Activity list =>
1. Swap "Phoenix" for "Tucson" in the pigeon thread below and write out the passage that begins at the words "## TAWhatley (Mar" and stops after "in Phoenix also.".
2. From the rows below, repeat word for word the lines that begin at the line that has "La memòria viva" and stop after the line that has "Girona pels àudios".

Supplied text =>
==*==
# How do I discourage pigeons from coming around without poisening them?



## malakai (Jul 29, 2003)

I live in an apartment complex on the third floor and the lady below me has about 27 parakeets, a cockatu, and about 10 pigeons that she encouages to come around by feeding them and not scaring them away. I like my neighbor, but the pigeons poop all over my patio. I went as far to put up blinds and string to keep them out but they still make it in. I also have cacti on my ledge that they seem to enjoy eating either the dirt or the cacti itself. Someone help me please!


----------



## TAWhatley (Mar 6, 2001)

You might try reviewing some of the humane pigeon deterrent ideas at http://www.urbanwildlifesociety.org. Poisoning would be really awful .. this is not something you even want to consider. Check the Urban Wildlife site and also consider contacting the site owner (Dave Roth) .. he is right there in Phoenix also.

Terry Whatley


----------



## ernie (May 3, 2003)
==*==
Source data =>
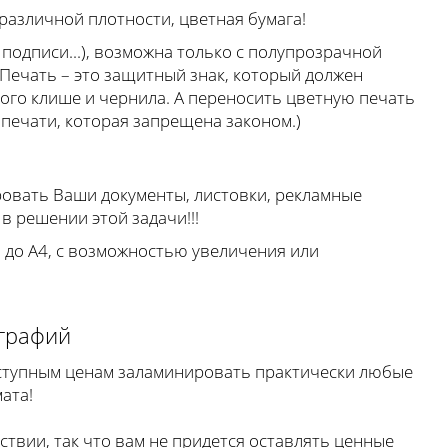
различной плотности, цветная бумага!
подписи...), возможна только с полупрозрачной
(Печать – это защитный знак, который должен
ого клише и чернила. А переносить цветную печать
 печати, которая запрещена законом.)
ровать Ваши документы, листовки, рекламные
в решении этой задачи!!!
 до А4, с возможностью увеличения или
графий
доступным ценам заламинировать практически любые
ата!
твии, так что вам не придется оставлять ценные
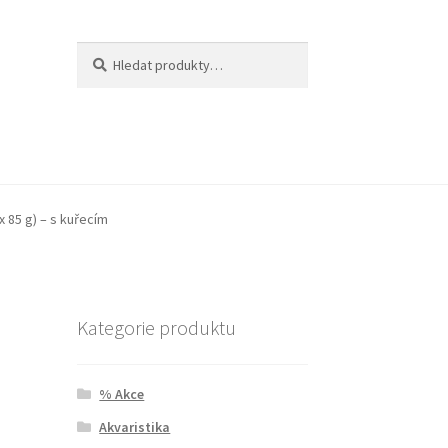
Hledat:
Hledat
 85 g) – s kuřecím
Kategorie produktu
% Akce
Akvaristika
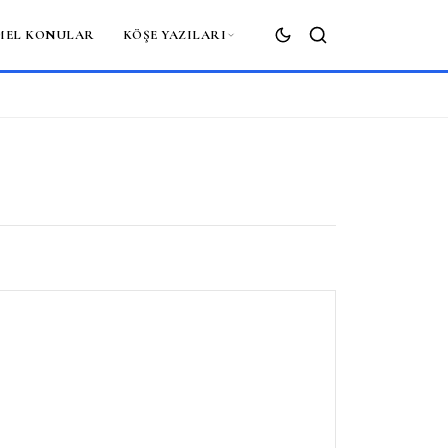
MEL KONULAR
KÖŞE YAZILARI
ARA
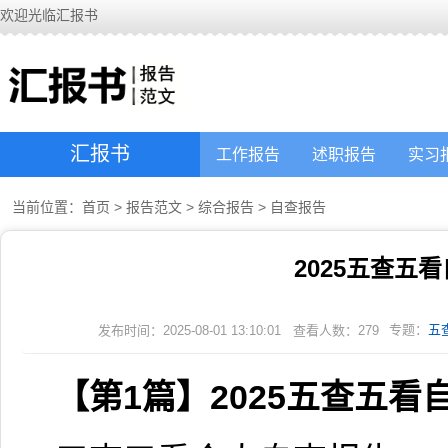
欢迎光临汇报书
汇报书
工作报告
述职报告
实习
当前位置：
首页
>
报告范文
>
综合报告
>
自查报告
2025五查五
专题：
五
发布时间：2025-08-01 13:10:01
查看人数：
279
【第1篇】2025五查五看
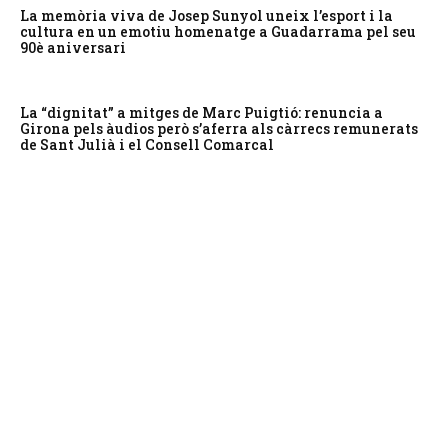
La memòria viva de Josep Sunyol uneix l’esport i la
cultura en un emotiu homenatge a Guadarrama pel seu
90è aniversari
La “dignitat” a mitges de Marc Puigtió: renuncia a
Girona pels àudios però s’aferra als càrrecs remunerats
de Sant Julià i el Consell Comarcal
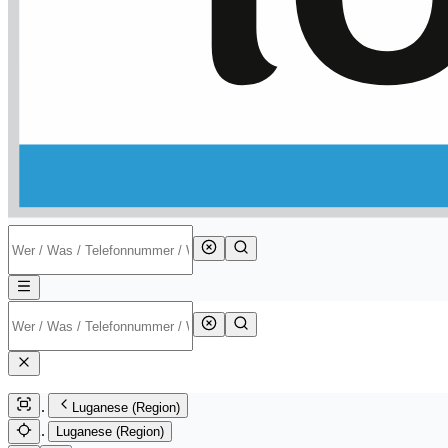
Luganese (Region)
Luganese (Region)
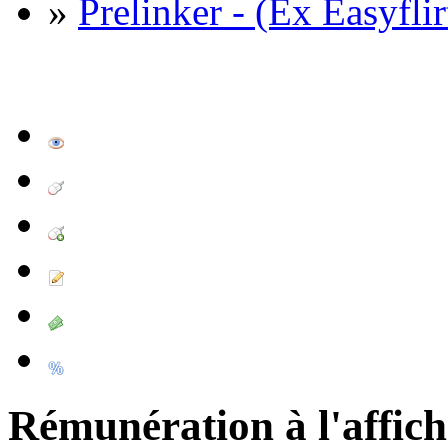
»
Prelinker - (Ex Easyflir
Rémunération à l'affic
==*==
Answers in order =>
1.
## TAWhatley (Mar 6, 2001)

You might try reviewing some of the humane pigeon deterrent ideas at http://www.urbanwildlifesociety.org. Poisoning would be really awful .. this is not something you even want to consider. Check the Urban Wildlife site and also consider contacting the site owner (Dave Roth) .. he is right there in Tucson also.

2.
La memòria viva de Josep Sunyol uneix l’esport i la
cultura en un emotiu homenatge a Guadarrama pel seu
90è aniversari
La “dignitat” a mitges de Marc Puigtió: renuncia a
Girona pels àudios però s’aferra als càrrecs remunerats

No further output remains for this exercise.